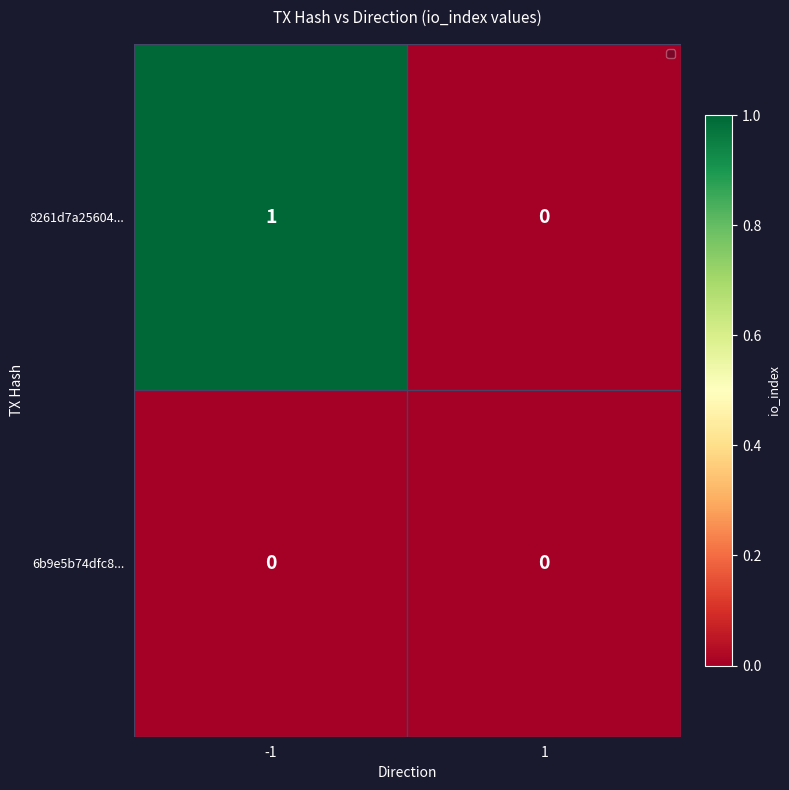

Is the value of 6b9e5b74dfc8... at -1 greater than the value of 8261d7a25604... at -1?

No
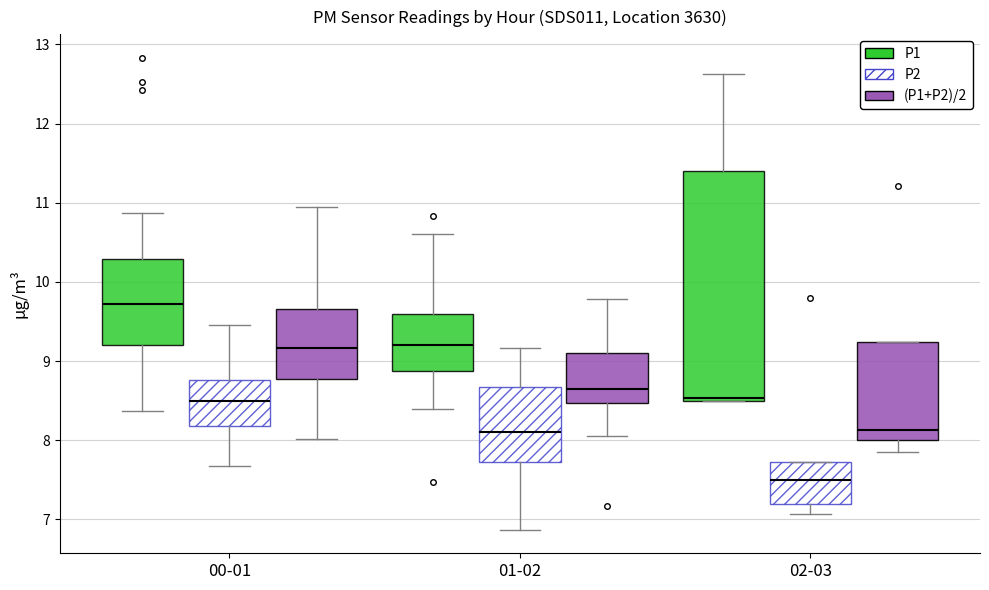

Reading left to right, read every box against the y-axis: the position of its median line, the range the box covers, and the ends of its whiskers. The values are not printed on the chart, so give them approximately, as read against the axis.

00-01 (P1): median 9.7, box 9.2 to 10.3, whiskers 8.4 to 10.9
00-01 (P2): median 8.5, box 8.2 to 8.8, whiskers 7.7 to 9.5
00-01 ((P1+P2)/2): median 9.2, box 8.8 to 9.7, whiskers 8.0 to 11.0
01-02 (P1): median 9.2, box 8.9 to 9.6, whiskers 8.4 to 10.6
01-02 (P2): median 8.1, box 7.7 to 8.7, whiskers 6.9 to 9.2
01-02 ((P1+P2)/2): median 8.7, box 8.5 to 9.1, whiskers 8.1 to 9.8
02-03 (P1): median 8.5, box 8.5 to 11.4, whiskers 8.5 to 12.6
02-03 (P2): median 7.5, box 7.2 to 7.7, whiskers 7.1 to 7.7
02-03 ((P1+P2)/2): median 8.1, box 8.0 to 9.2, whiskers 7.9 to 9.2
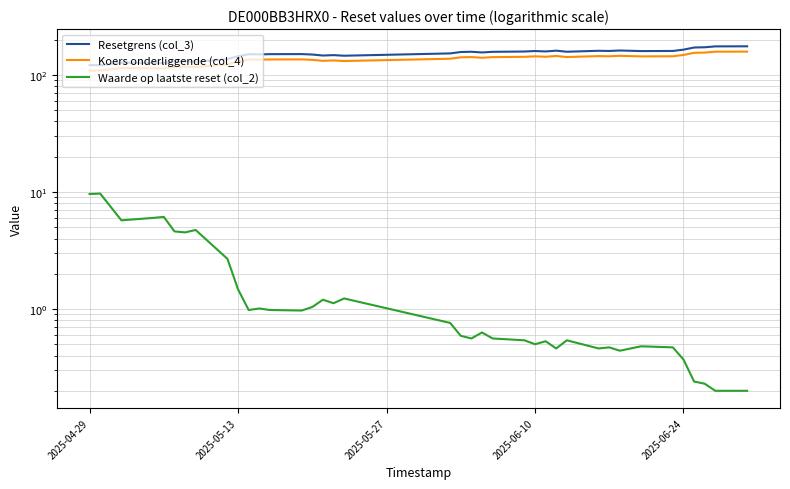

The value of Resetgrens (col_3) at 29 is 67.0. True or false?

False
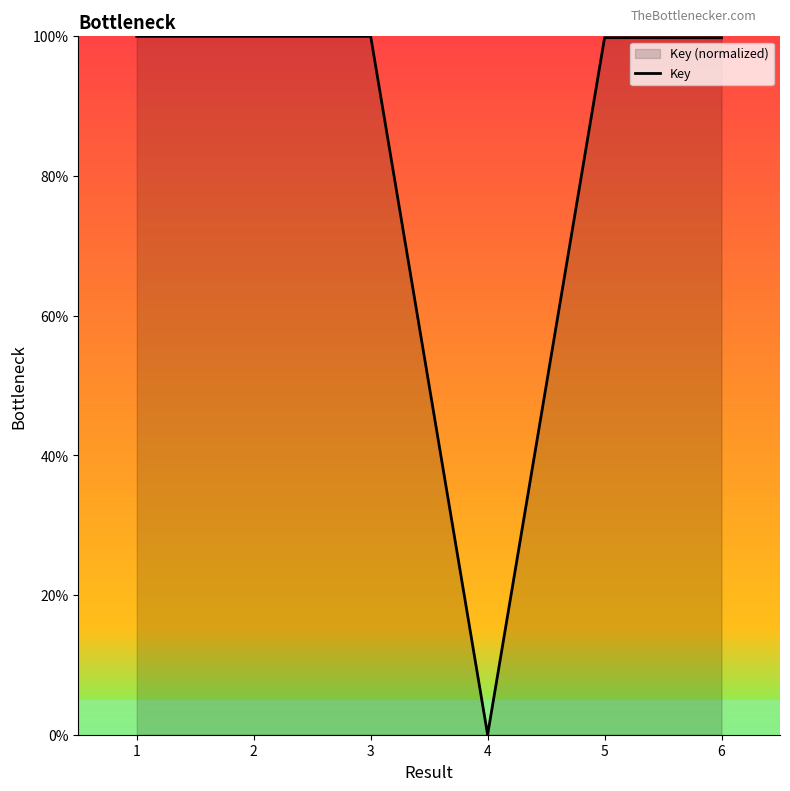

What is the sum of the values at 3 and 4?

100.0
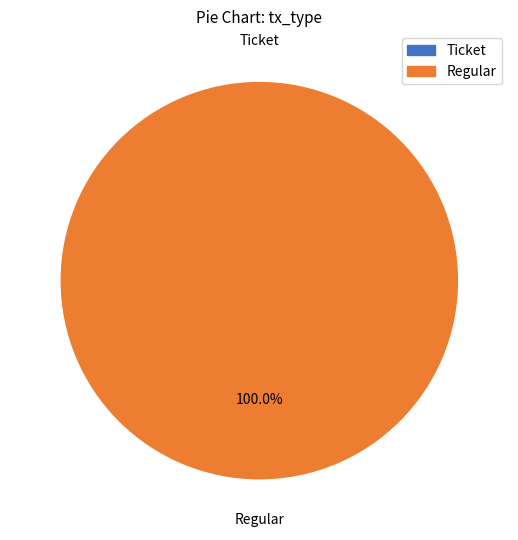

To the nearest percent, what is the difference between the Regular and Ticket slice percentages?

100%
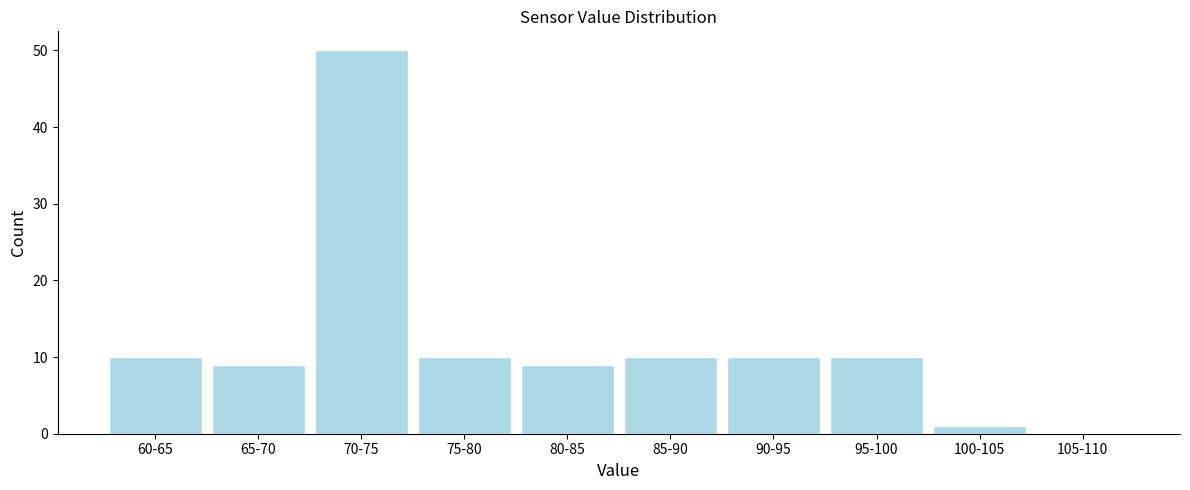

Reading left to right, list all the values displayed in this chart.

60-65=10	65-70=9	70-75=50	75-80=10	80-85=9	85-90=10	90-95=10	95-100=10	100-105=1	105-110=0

EXERCISE —
Reproduce all of the records above, substituting "from left to right" for every occurrence of "left to right" and changing nothing else. Omit the pictures from your version.

REPLY TO THE TASK —
Is the value of 6b9e5b74dfc8... at -1 greater than the value of 8261d7a25604... at -1?

No

Reading from left to right, read every box against the y-axis: the position of its median line, the range the box covers, and the ends of its whiskers. The values are not printed on the chart, so give them approximately, as read against the axis.

00-01 (P1): median 9.7, box 9.2 to 10.3, whiskers 8.4 to 10.9
00-01 (P2): median 8.5, box 8.2 to 8.8, whiskers 7.7 to 9.5
00-01 ((P1+P2)/2): median 9.2, box 8.8 to 9.7, whiskers 8.0 to 11.0
01-02 (P1): median 9.2, box 8.9 to 9.6, whiskers 8.4 to 10.6
01-02 (P2): median 8.1, box 7.7 to 8.7, whiskers 6.9 to 9.2
01-02 ((P1+P2)/2): median 8.7, box 8.5 to 9.1, whiskers 8.1 to 9.8
02-03 (P1): median 8.5, box 8.5 to 11.4, whiskers 8.5 to 12.6
02-03 (P2): median 7.5, box 7.2 to 7.7, whiskers 7.1 to 7.7
02-03 ((P1+P2)/2): median 8.1, box 8.0 to 9.2, whiskers 7.9 to 9.2

The value of Resetgrens (col_3) at 29 is 67.0. True or false?

False

What is the sum of the values at 3 and 4?

100.0

To the nearest percent, what is the difference between the Regular and Ticket slice percentages?

100%

Reading from left to right, list all the values displayed in this chart.

60-65=10	65-70=9	70-75=50	75-80=10	80-85=9	85-90=10	90-95=10	95-100=10	100-105=1	105-110=0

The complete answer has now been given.